Stored data entries
--------------------

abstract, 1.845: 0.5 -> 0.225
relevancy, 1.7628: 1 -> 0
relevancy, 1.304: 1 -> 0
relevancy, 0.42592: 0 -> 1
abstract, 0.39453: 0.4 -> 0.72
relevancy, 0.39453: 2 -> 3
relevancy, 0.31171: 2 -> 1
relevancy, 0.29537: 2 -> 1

--------------------

Respond with only the number of lines in the data that include the string "abstract".

2